Dataset excerpts.
########

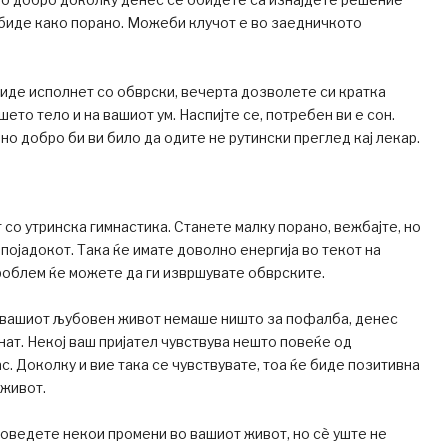
 биде како порано. Можеби клучот е во заедничкото
иде исполнет со обврски, вечерта дозволете си кратка
шето тело и на вашиот ум. Наспијте се, потребен ви е сон.
 но добро би ви било да одите не рутински преглед кај лекар.
 со утринска гимнастика. Станете малку порано, вежбајте, но
 појадокот. Така ќе имате доволно енергија во текот на
роблем ќе можете да ги извршувате обврските.
 вашиот љубовен живот немаше ништо за пофалба, денес
нат. Некој ваш пријател чувствува нешто повеќе од
с. Доколку и вие така се чувствувате, тоа ќе биде позитивна
 живот.
оведете некои промени во вашиот живот, но сѐ уште не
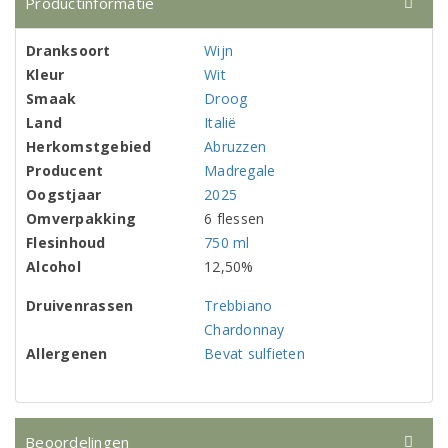
Productinformatie
Dranksoort
Wijn
Kleur
Wit
Smaak
Droog
Land
Italië
Herkomstgebied
Abruzzen
Producent
Madregale
Oogstjaar
2025
Omverpakking
6 flessen
Flesinhoud
750 ml
Alcohol
12,50%
Druivenrassen
Trebbiano
Chardonnay
Allergenen
Bevat sulfieten
Beoordelingen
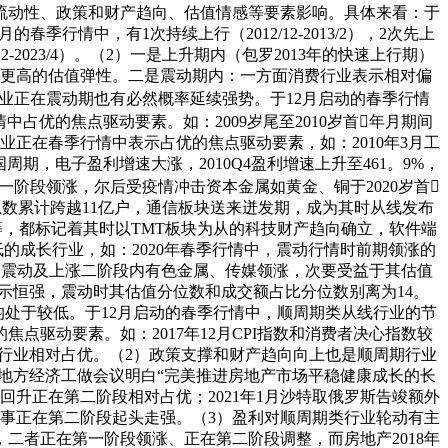
流动性、政策和财产趋向、估值情感等要素影响。具体来看：于
行情中，有1次持续上行（2012/12-2013/2），2次先上
2、2022/12-2023/4）。（2）一是上升期内（包罗2013年的快速上行期）
于更高的估值弹性。二是震动期内：一方面消费行业表示相对偏
业正在震动期也有必然概率延续强势。于12月启动的春季行情
优的焦点驱动要素。如：2009岁尾至2010岁首年月期间
长行业正在春季行情中表示占优的焦点驱动要素，如：2010年3月工
周期，电子盈利增速大涨，2010Q4盈利增速上升至461。9%，
在一阶段领涨，尔后受疫情冲击资本金属如黄金、铜于2020岁首
总数累计跨越11亿户，通信板块送来迸发期，成为其时从线发布
-4等，都标记着其时以TMT板块为从的科技财产趋向确立，软件端
的成长行业，如：2020年春季行情中，震动行情时前期领涨的
，而震动及上涨二阶段内有色金属、传媒领涨，次要受益于其估值
表示恒强，震动时其估值分位数和成交额占比分位数别离为14。
，均处于较低。于12月启动的春季行情中，顺周期类从线行业的节
驱动要素。如：2017年12月CPI指数和消费者决心指数较
周期行业相对占优。（2）政策支撑和财产趋向向上也是顺周期行业
月底地方经济工做会议明白“完美推进房地产市场平稳健康成长的长
升正在第二阶段相对占优；2021年1月沙特取俄罗斯告竣额外
办事正在第二阶段起头走强。（3）盈利对顺周期类行业轮动有主
弱，二者正在第一阶段领涨、正在第二阶段调整，而房地产2018年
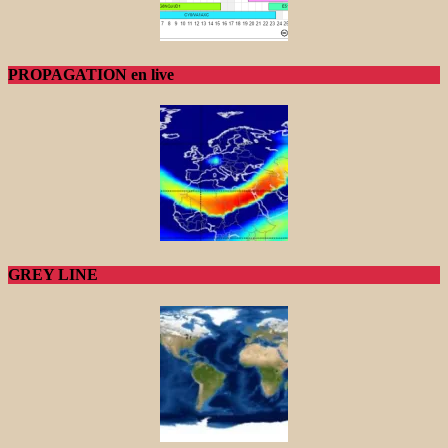
PROPAGATION en live
GREY LINE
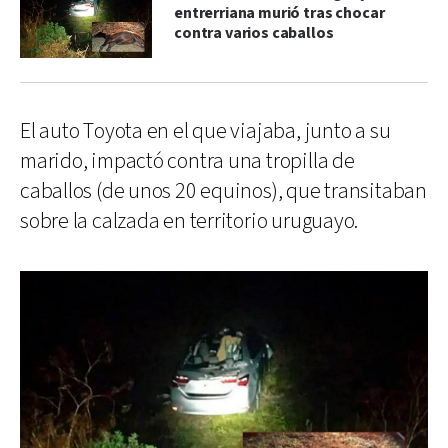
entrerriana murió tras chocar
contra varios caballos
El auto Toyota en el que viajaba, junto a su
marido, impactó contra una tropilla de
caballos (de unos 20 equinos), que transitaban
sobre la calzada en territorio uruguayo.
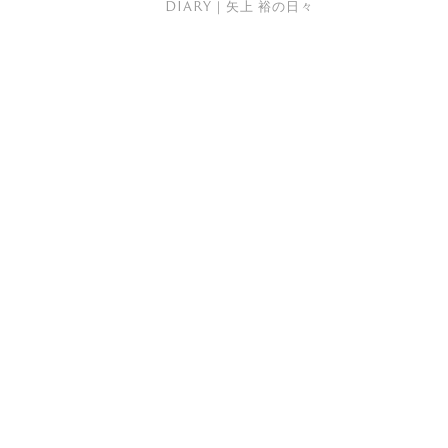
DIARY｜矢上 裕の日々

########

The problem. Copy the lines of the records from the one containing "entrerriana murió tras chocar" through the end, with both ends included. Leave out the pictures.

Expected answer.
entrerriana murió tras chocar
contra varios caballos
El auto Toyota en el que viajaba, junto a su
marido, impactó contra una tropilla de
caballos (de unos 20 equinos), que transitaban
sobre la calzada en territorio uruguayo.
DIARY｜矢上 裕の日々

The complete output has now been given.